Identification Atlas of the Vespidae (Hymenoptera, Aculeata) of the northeastern Nearctic region
Matthias Buck, Stephen A. Marshall, and David K.B. Cheung
Department of Environmental Biology, University of Guelph, Guelph, Ontario, Canada N1G 2W1. E-mail contact.
Abstract. The Vespidae of the northeastern Nearctic region are reviewed to include 92 established and four adventitious species. Six undescribed species (two each in Ancistrocerus, Euodynerus and Polistes) are recognised for the first time. Three former subspecies, Euodynerus blakeanus Cameron (subspecies of E. foraminatus de Saussure), Ancistrocerus albophaleratus de Saussure (subspecies of A. catskill de Saussure) and A. albolacteus Bequaert (subspecies of A. adiabatus de Saussure) are re-instated as or elevated to good species. Parancistrocerus vogti (Krombein) is synonymized with P. fulvipes (de Saussure). A brief introduction to the morphology, biology and distribution of Vespidae is given. Keys to subfamilies, genera and species are provided, and illustrated with 60 photographic plates (437 images) showing most diagnostic characters. All species are illustrated on 287 separate plates by means of (i) a set of standard photographs of pinned specimens (habitus lateral and dorsal, head of male and female; 537 images), and, where available, (ii) photographs of live specimens in the field (99 images).
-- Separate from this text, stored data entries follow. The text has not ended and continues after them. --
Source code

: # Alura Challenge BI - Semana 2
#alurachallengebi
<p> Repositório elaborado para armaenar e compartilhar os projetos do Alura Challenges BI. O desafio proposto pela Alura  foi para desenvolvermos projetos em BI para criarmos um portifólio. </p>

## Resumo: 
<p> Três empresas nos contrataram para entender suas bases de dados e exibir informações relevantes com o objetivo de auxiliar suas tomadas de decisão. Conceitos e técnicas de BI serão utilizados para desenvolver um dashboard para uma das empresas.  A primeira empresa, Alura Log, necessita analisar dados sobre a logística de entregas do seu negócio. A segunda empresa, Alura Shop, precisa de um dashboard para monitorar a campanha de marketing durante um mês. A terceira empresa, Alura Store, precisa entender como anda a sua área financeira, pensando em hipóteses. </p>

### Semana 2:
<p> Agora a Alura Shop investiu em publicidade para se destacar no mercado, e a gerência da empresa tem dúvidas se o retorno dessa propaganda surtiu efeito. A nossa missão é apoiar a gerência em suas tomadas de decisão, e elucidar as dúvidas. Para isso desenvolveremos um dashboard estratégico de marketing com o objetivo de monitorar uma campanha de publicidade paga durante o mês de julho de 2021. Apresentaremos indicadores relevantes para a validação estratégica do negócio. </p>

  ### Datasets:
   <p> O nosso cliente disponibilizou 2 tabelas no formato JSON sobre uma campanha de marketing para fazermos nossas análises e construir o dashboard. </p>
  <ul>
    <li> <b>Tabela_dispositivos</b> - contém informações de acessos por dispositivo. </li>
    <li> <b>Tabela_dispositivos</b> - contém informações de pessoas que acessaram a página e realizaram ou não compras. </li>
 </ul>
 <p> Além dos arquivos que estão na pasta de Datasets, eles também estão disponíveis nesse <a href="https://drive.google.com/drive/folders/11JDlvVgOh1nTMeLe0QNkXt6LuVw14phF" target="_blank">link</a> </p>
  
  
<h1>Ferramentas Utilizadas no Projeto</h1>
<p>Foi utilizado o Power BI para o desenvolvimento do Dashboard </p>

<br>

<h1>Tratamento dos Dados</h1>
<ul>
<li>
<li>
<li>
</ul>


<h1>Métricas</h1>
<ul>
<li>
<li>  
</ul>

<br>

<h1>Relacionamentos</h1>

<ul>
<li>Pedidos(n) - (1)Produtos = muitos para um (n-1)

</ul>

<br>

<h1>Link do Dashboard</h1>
The variation (especially colour) of most species is described in detail and supplemented with brief information on distribution and biology. Twenty-two species (including five adventitious species) are recorded for the first time from Canada and numerous new state records for the U.S. are given. Euodynerus blakeanus, a taxon previously known only from Texas, is recorded for the first time from the northeastern Nearctic (New Jersey, Maryland, West Virginia) and several midwestern and southeastern states (Kansas, Missouri, North Carolina). The occurrence of E. pratensis in the northeast (recorded from Ontario) is considered doubtful. New data on the nest sites of ten Eumeninae species is provided (Ancistrocerus albophaleratus, A. catskill, A. unifasciatus, Eumenes verticalis, Euodynerus auranus, E. planitarsis, Parancistrocerus leionotus, Parazumia symmorpha, Stenodynerus anormis, S. kennicottianus). Morphological and other scientific terms are explained in an appendix.